• Jurors consider evidence in Briton’s sex-trafficking trial
  • Maxwell, who has pleaded not guilty, tried on six counts
Judge Alison Nathan, who is presiding over Ghislaine Maxwell’s trial
Photograph: Elizabeth Williams/AP

Jury deliberations will resume on Monday morning in Ghislaine Maxwell’s sex-trafficking trial in federal court in Manhattan.

The trial began in earnest on 29 November. Maxwell, 60, is being tried on six counts for alleged involvement in her ex-boyfriend Jeffrey Epstein’s sexual abuse of girls, some as young as 14. Maxwell has pleaded not guilty.

Epstein, a financier and convicted sex offender whose associates included Prince Andrew, Donald Trump and Bill Clinton, was arrested in July 2019 for sex trafficking girls. He killed himself in a Manhattan federal jail, where he was awaiting his own trial, about a month after his arrest.

Deliberations in Maxwell’s trial began last Monday, before a break for Christmas. On Monday morning, a week after the conclusion of closing arguments, members of the media resumed their long – and cold – vigil outside the courthouse in lower Manhattan.

The atmosphere was somewhat deflated, amid speculation that some jurors might return to the court Covid-positive, as the Omicron variant surges through the city.

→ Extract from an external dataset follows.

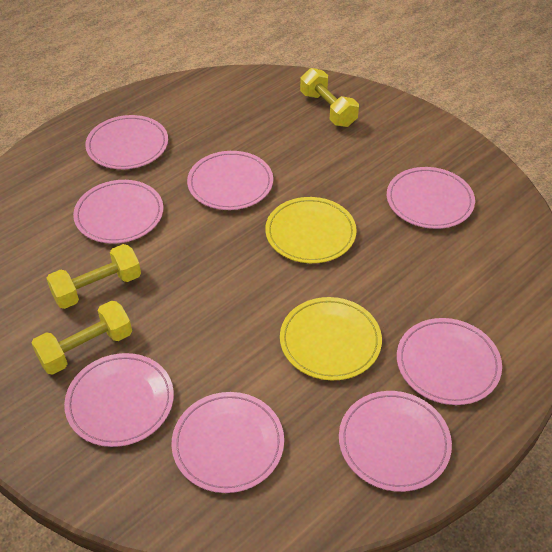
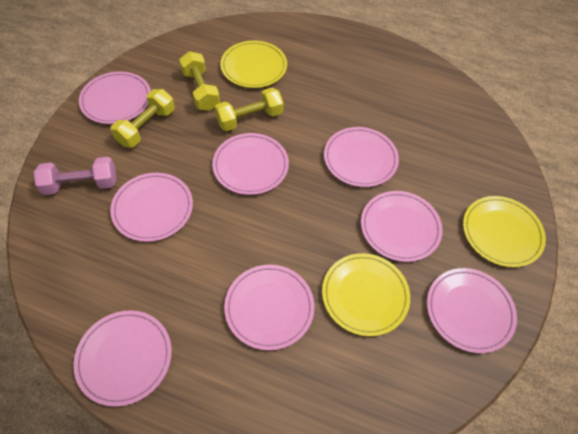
pink dumbbell: none = 0 -> [34,157,117,195] = 1
yellow plate: [265,197,357,263] [280,297,382,380] = 2 -> [220,41,287,88] [322,253,410,336] [463,196,546,268] = 3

It appeared the jurors avoided infection. Just before 10.30am, the panel sent the court a note. It requested a variety of office supplies, including “different color Post-its”, white poster board and highlighters in different colors.

The jurors also asked to see testimony from Matt, the former boyfriend of Jane, the first Maxwell accuser to testify at trial, and asked for a definition of “enticement”. Maxwell is accused of luring minors into Epstein’s orbit.

The judge, Alison Nathan, said she would point the jurors to her instructions, and said she would tell them “entice means to attract, induce, or lure using hope or desire”.

Just after 11am, jurors sent another note, requesting testimony from Gregory Parkinson, a former police officer who led a search of Epstein’s property in Palm Beach, Florida, in October 2005. During his testimony, on 3 December, Parkinson walked jurors through a video of this search and answered questions about still images presented onscreen.

“Mr Parkinson, what is the green object?” the prosecution asked, in reference to one image.

“That is a portable, collapsable massage table,” Parkinson said.

During Parkinson’s testimony, the prosecution asked Judge Nathan for permission to take government exhibit 51 into the courtroom. A detective then walked in, carrying a folded massage table.

Parkinson got down from the witness stand, put on a pair of gloves and looked at the table while it was in its folded position. He returned to the witness stand. The detective who brought the massage table into court opened it. Parkinson was asked to describe what he saw.

“The table itself in an open position,” he said.

On Monday morning, Maxwell seemed to be in good spirits. When she walked into the courtroom moments before 10.30am, sporting a camel turtleneck and black pants, she hugged each of her lawyers.